Exercise 1:
From the passage about Picasso below, extract the wording that starts at "Max Jacob, his" and ends at "awcquire several canvases.".

(Document segment Opens)

Max Jacob, his friend, poet and art critic, perceives the depth of his genius. Guillaume Apollinaire, also a friend, has dedicated an article to him in 1905 entitled ‘Picasso: peintre et dessinateur’ in which he celebrates Picasso’s present and future glory. It even seems as if his life of bohemia and poverty must be coming to an end as connoisseurs, rich ones at that, begin to put the proper price on unsurpassable greatness: visiting his studio the year before, the Americans Leo and Gertrude Stein spent 800 francs for some paintings they took away; while that year, 1906, the art merchant Ambroise Vollard would pay 2,000 gold francs at one time to awcquire several canvases.

Ms Stein would see her portrait, begun in 1905, completed. The Portrait of Gertrude Stein says something very important. But what?

(Document segment Closes)
(Data to use Opens)

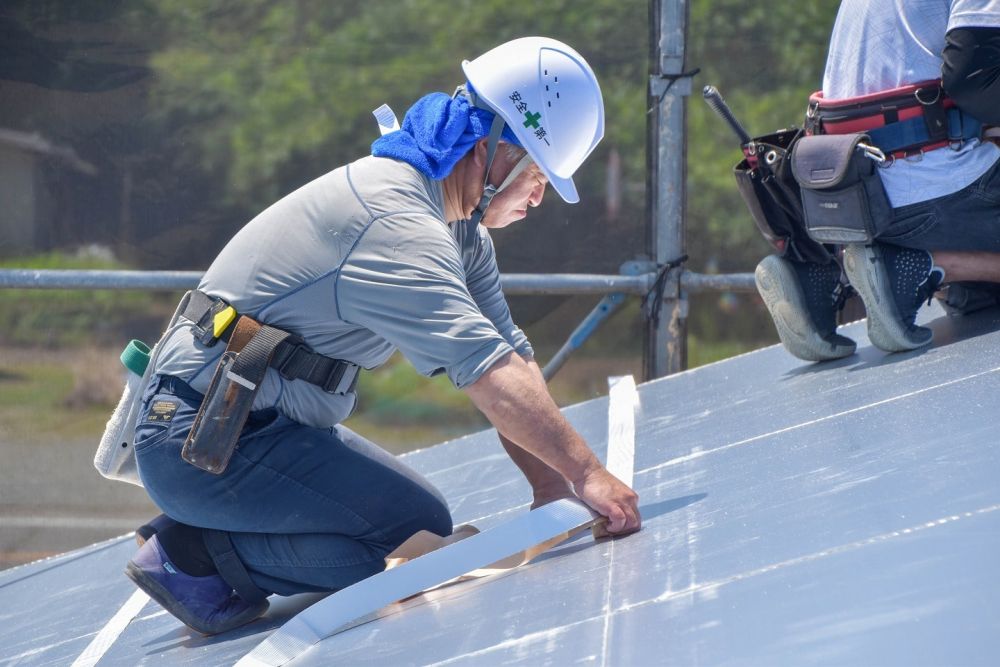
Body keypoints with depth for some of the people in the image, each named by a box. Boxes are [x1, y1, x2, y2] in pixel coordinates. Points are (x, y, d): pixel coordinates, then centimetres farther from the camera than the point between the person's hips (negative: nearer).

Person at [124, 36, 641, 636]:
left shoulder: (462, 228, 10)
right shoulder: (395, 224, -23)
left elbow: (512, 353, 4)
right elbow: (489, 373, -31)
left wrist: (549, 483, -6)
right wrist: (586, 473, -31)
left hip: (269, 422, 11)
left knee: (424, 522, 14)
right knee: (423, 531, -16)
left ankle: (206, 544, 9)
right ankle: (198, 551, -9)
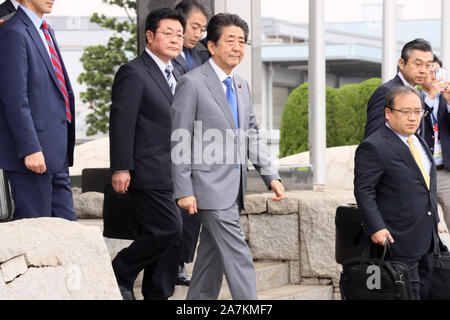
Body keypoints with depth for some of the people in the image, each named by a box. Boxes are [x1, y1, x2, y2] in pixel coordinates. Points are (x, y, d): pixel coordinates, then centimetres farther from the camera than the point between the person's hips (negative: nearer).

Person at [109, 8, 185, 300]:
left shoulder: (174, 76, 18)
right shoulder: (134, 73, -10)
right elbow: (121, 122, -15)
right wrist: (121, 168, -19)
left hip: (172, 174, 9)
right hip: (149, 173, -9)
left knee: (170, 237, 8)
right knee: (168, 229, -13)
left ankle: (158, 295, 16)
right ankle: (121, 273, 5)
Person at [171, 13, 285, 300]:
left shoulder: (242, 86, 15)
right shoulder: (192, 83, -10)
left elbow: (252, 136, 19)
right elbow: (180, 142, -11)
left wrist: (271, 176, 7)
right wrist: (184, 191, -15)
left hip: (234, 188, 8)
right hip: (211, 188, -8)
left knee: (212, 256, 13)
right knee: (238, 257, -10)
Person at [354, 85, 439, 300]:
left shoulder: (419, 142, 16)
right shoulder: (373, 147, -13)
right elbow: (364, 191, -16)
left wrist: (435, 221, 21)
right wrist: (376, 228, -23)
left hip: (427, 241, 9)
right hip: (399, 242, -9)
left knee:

(Data to use Closes)

Exercise 2:
In the collected data above, copy the lines starting at the one containing "right hip: (149, 173, -9)" and ending at the one containing "right knee: (238, 257, -10)".

Final answer 1:
Max Jacob, his friend, poet and art critic, perceives the depth of his genius. Guillaume Apollinaire, also a friend, has dedicated an article to him in 1905 entitled ‘Picasso: peintre et dessinateur’ in which he celebrates Picasso’s present and future glory. It even seems as if his life of bohemia and poverty must be coming to an end as connoisseurs, rich ones at that, begin to put the proper price on unsurpassable greatness: visiting his studio the year before, the Americans Leo and Gertrude Stein spent 800 francs for some paintings they took away; while that year, 1906, the art merchant Ambroise Vollard would pay 2,000 gold francs at one time to awcquire several canvases.

Final answer 2:
right hip: (149, 173, -9)
left knee: (170, 237, 8)
right knee: (168, 229, -13)
left ankle: (158, 295, 16)
right ankle: (121, 273, 5)
Person at [171, 13, 285, 300]:
left shoulder: (242, 86, 15)
right shoulder: (192, 83, -10)
left elbow: (252, 136, 19)
right elbow: (180, 142, -11)
left wrist: (271, 176, 7)
right wrist: (184, 191, -15)
left hip: (234, 188, 8)
right hip: (211, 188, -8)
left knee: (212, 256, 13)
right knee: (238, 257, -10)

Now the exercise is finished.